During my last stay in McLean, MPLF activists helped me by complaining to the facility. A MPLF activist dictated over the phone to me the proper legal letter that I would need to try to get out. Through a Haldol haze I meticulously printed out the letter and filed it. I found out later that the authorities reacted by contacting my parents, asking them to either commit me, seek guardianship, dissaude me, etc.
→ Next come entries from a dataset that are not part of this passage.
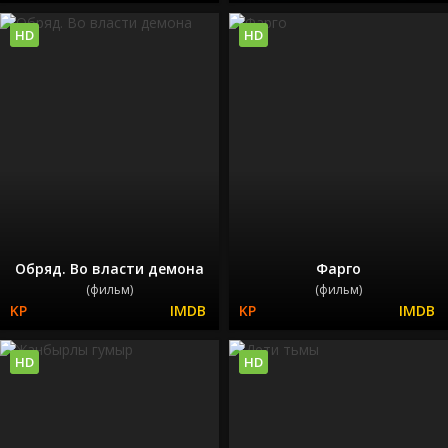
HD
HD
Обряд. Во власти демона
Фарго
(фильм)
(фильм)
HD
HD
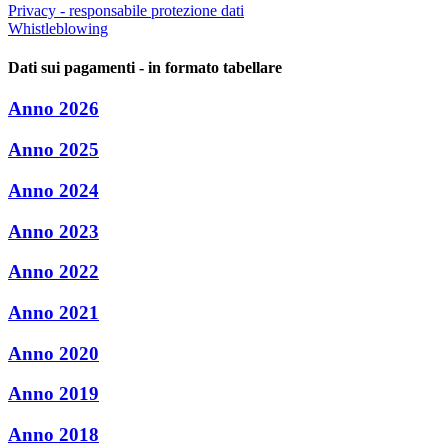
Privacy - responsabile protezione dati
Whistleblowing
Dati sui pagamenti - in formato tabellare
Anno 2026
Anno 2025
Anno 2024
Anno 2023
Anno 2022
Anno 2021
Anno 2020
Anno 2019
Anno 2018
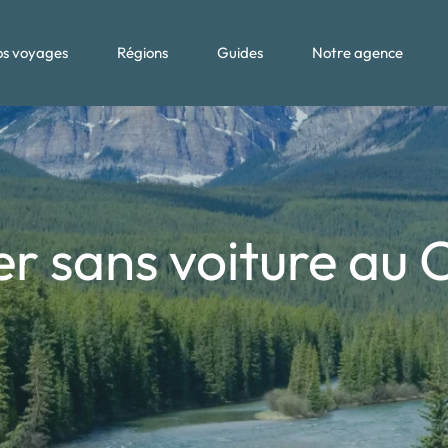
s voyages
Régions
Guides
Notre agence
r sans voiture au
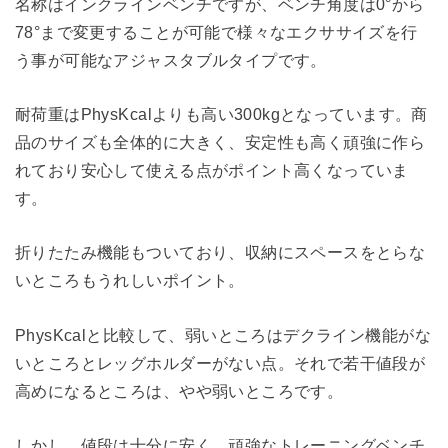
名称はインクラインベンチですが、ベンチ角度は0°から
78°まで変更することが可能で様々なエクササイズを行
う事が可能なアジャスタブルタイプです。
耐荷重はPhysKcalよりも高い300kgとなっています。商
品のサイズも全体的に大きく、安定性も高く頑強に作ら
れており安心して使える点がポイント高くなっていま
す。
折りたたみ機能もついており、収納にスペースをとらな
いところもうれしいポイント。
PhysKcalと比較して、弱いところはデクライン機能がな
いところとレッグホルダーがない点。それで若干値段が
高めになるところは、やや弱いところです。
しかし、値段は十分に安く、頑強なトレーニングベンチ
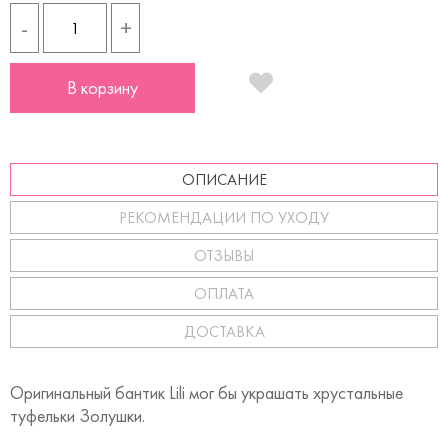
-
+
В корзину
ОПИСАНИЕ
РЕКОМЕНДАЦИИ ПО УХОДУ
ОТЗЫВЫ
ОПЛАТА
ДОСТАВКА
Оригинальный бантик Lili мог бы украшать хрустальные
туфельки Золушки.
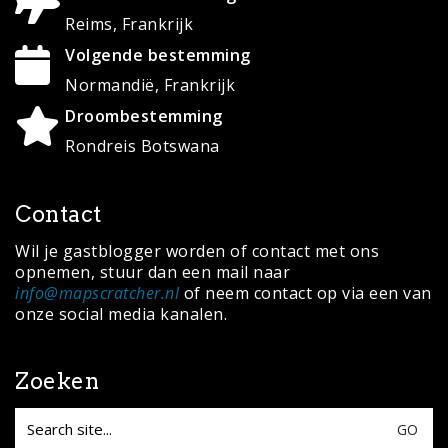
Reims, Frankrijk
Volgende bestemming
Normandië, Frankrijk
Droombestemming
Rondreis Botswana
Contact
Wil je gastblogger worden of contact met ons
opnemen, stuur dan een mail naar
info@mapscratcher.nl
of neem contact op via een van
onze social media kanalen.
Zoeken
Search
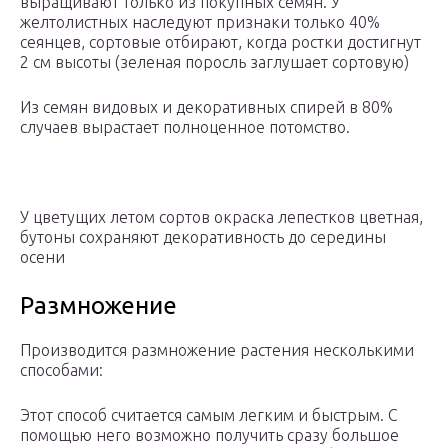
выращивают только из покупных семян. У
желтолистных наследуют признаки только 40%
сеянцев, сортовые отбирают, когда ростки достигнут
2 см высоты (зеленая поросль заглушает сортовую)
Из семян видовых и декоративных спирей в 80%
случаев вырастает полноценное потомство.
У цветущих летом сортов окраска лепестков цветная,
бутоны сохраняют декоративность до середины
осени
Размножение
Производится размножение растения несколькими
способами:
Этот способ считается самым легким и быстрым. С
помощью него возможно получить сразу большое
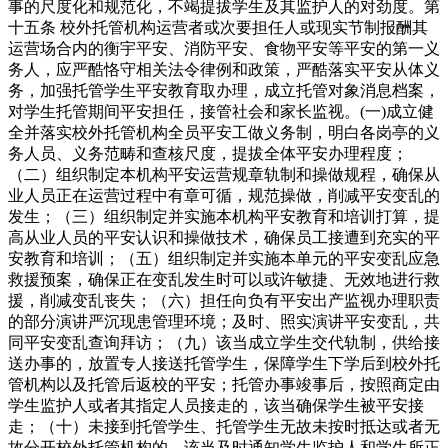
事的尺度化和规范化，不竭提拔学生及其监护人的对劲度。第
十五条 校外托管机构运营者或次要担任人或现实节制报酬其
运营场合内的衡宇平安、消防平安、食物平安等平安的第一义
务人，应严酷恪守相关法令律例和政策，严酷落实平安从体义
务，加强托管学生平安教育取办理，成立托管对象消息档案，
对学生托管期间平安担任，接管社会和家长监视。(一)成立健
全并落实校外托管机构全员平安工做义务制，明白各岗亭的义
务人员、义务范畴和查核尺度，提拔全体平安办理程度；
（二）组织制定本机构平安运营规章轨制和操做规程，确保从
业人员正在运营过程中有章可循，规范操做，削减平安变乱的
发生；（三）组织制定并实施本机构平安教育和培训打算，提
高从业人员的平安认识和操做技术，确保员工接遭到充实的平
安教育和培训；（五）组织制定并实施本单元的平安变乱应急
救援预案，确保正在变乱发生时可以或许敏捷、无效地进行救
援，削减变乱丧失；（六）担任向负有平安出产监视办理职责
的部分演讲严沉现患管理环境；及时、照实演讲平安变乱，共
同平安变乱查询拜访；（九）该当成立学生交代轨制，供给接
送办事的，放置专人接送托管学生，保障学生下学后到校外托
管机构以及托管后返校的平安；托管办事竣事后，按照商定由
学生监护人或者其指定人员接走的，该当确保学生被平安接
走；（十）未接到托管学生、托管学生无故未按时抵达或者无
故分开校外托管机构的，该当及时通知学生监护人和学生所正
My mother told them, “If our David wants to try freedom, we support him.” I managed to stumble out of the institution when the taxi arrived, and that was the last time a psychiatric institution held me. From then on they would try to keep me out to prevent me from advocating for people inside!

I wrote my senior paper about community organizing at MPLF, and I graduated with honors from Harvard in 1977. I supported myself doing temporary office work, and worked with MPLF for several years. We helped start one of the early psychiatric survivor run drop-in centers. I began to find out about and write about the other psychiatric survivor human rights groups that were springing up internationally. The late 1970’s still had some of the ferment of social change brought about by the civil rights, peace movements, etc. It seemed natural to organize with each other.

In 1982 I worked with activists in Berkeley who successfully banned electroshock. Even though it was overturned in court in less than two months, it showed the general public shared a lot of our concerns. I also oganized in Toronto, New York City, and Washington, D.C.

In 1983 I moved to Eugene, Oregon where I met my future dear wife, Debra Laura Nunez.

In the 1980’s, we activists watched as state and federal governments discovered our movement and the good things we had to offer. They began to give small grants to some movement groups. This was a good trend, but some activists were scared, and for good reason. The independent movement — free of any government control — needed support. Could you imagine the environmental movement entirely supported by the federal government? No, there needs to be both an Environmental Protection Agency, and also groups like Sierra Club and Greenpeace. But where are our movement’s Sierra Club’s and Greenpeaces?

I’ve been able to visit psychiatric survivors and their organizations in South America, Canada and Europe. I feel privileged to have a front row seat to see the constant rebirth of the human spirit, despite severe human rights violations.

In 1987, with help from the Levinson Foundation, we launched a publication that eventually led to Support Coalition. In 1988 I gave a workshop on coalition building during the National Association for Rights Protection and Advocacy annual meeting. One of the participants, Janet Foner, said, “Let’s actually start a coalition.” This would one day became Support Coalition International, and today I’m the director, but that’s another story.

Interviewer’s Comments: David’s brilliant vision and tireless work over the past 25 years has led to the creation of Support Coaliton International. He deserves much credit for organizing, galvanizing, and strengthening groups across the globe in pursuit of common goals: to establish human rights for people in our current mental health system, to protest injustices such as forced drugging and forced electroshock, and to advocate for more humane alternatives such as self-help and peer support.